Republican lawmakers broke with President Donald Trump this week on a string of high-stakes votes, signaling a sharper and more public resistance than they have shown in months. In the Senate and the House, GOP members pushed back on Trump’s approach to Iran, rejected money tied to his White House ballroom plan, and moved to block pieces of his domestic security agenda.
The break matters now because it landed in the run-up to Election Day, when every vote is being read as a test of how far Republicans are willing to go against the president. Thom Tillis, who announced his retirement from the Senate last year after opposing Trump’s One Big Beautiful Bill, said the pressure will only grow as campaigns tighten. “I think what you’re seeing as you get closer to the election is that people are going to vote the way they think their constituents want them to,” he said.

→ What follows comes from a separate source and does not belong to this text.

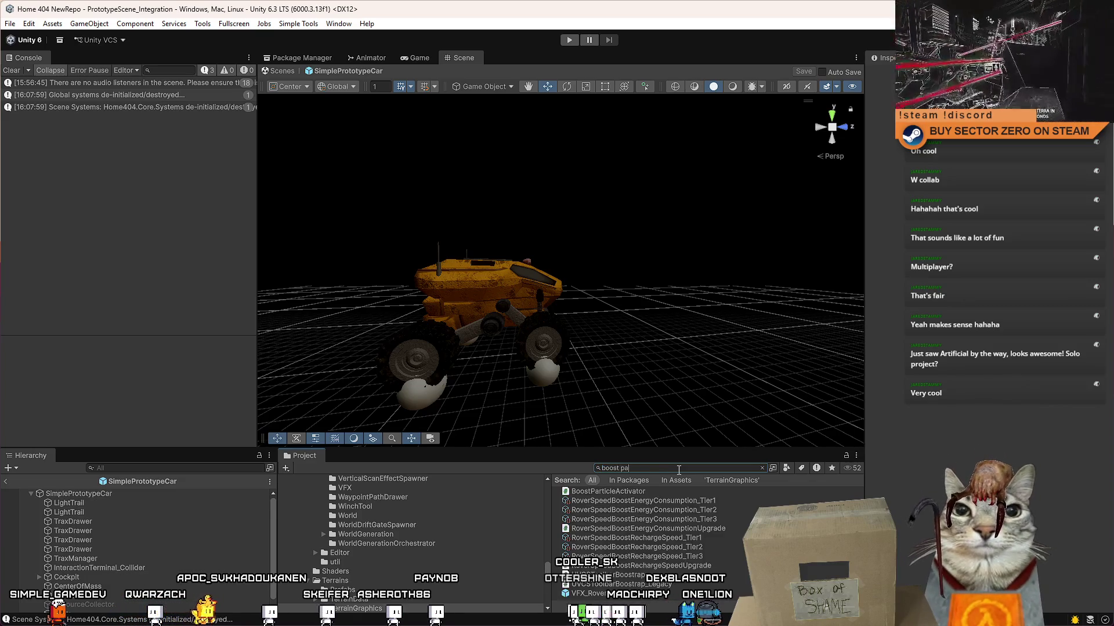
pyautogui.press('Return')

The list of setbacks was broad. Republicans in Congress rejected $1 billion in funding tied to Trump’s White House ballroom, forced a retreat on his $1.8 billion anti-weaponization fund, and blocked legislation on domestic spying. Multiple factions in both chambers also stepped forward during the past week to rebuke Trump’s war against Iran, a posture that would have been unthinkable for much of the party in earlier years.
On Thursday, the House passed a bill to provide aid to Ukraine and impose new sanctions on Russia, another move that crossed Trump’s preferences. That legislation now seems destined for a veto. The Senate ultimately passed the immigration enforcement funding bill on Friday, after Trump’s opposition to Sen. John Cornyn and his anti-weaponization fund announcement had already forced Republicans to abandon a $70 billion immigration enforcement package just before Memorial Day and leave town angry and frustrated.

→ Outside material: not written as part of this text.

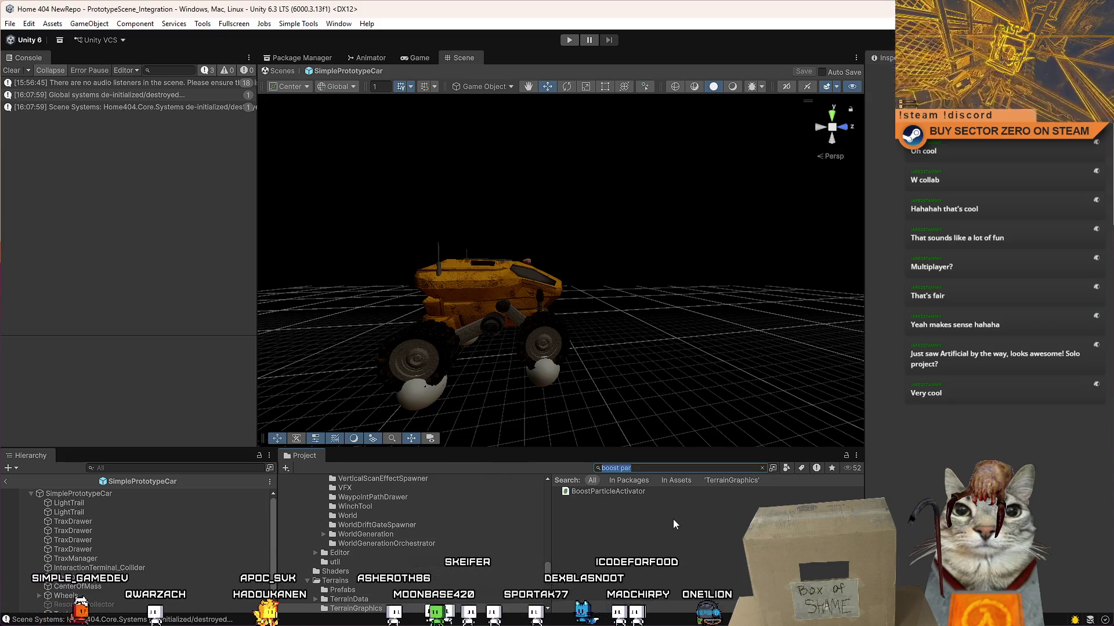
pyautogui.press('BackSpace')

Even so, the pushback may not amount to the revolt some in Washington are eager to declare. Sen. John Fetterman said the Republicans breaking with Trump were the ones who had already been targeted by him, adding that “that actually demonstrates his absolute control over the party.” A White House official brushed off the episodes as election-year politics, and White House spokeswoman Abigail Jackson said, “While the media and Democrats attempt to sow nonexistent divisions, we look forward to continuing this close relationship to continue fulfilling President Trump's agenda.”
For years, Republican lawmakers had backed Trump’s cabinet picks, executive orders and signature legislation even when they had misgivings about the deficit or Medicaid cuts. But frustration and resentment have grown after Trump opposed the reelection bids of Bill Cassidy and Cornyn, and the latest defections suggest the party is less uniform than it was. The question now is not whether some Republicans are willing to break with Trump. It is whether enough of them will do it on the votes that matter most before the election calendar hardens the party’s choices.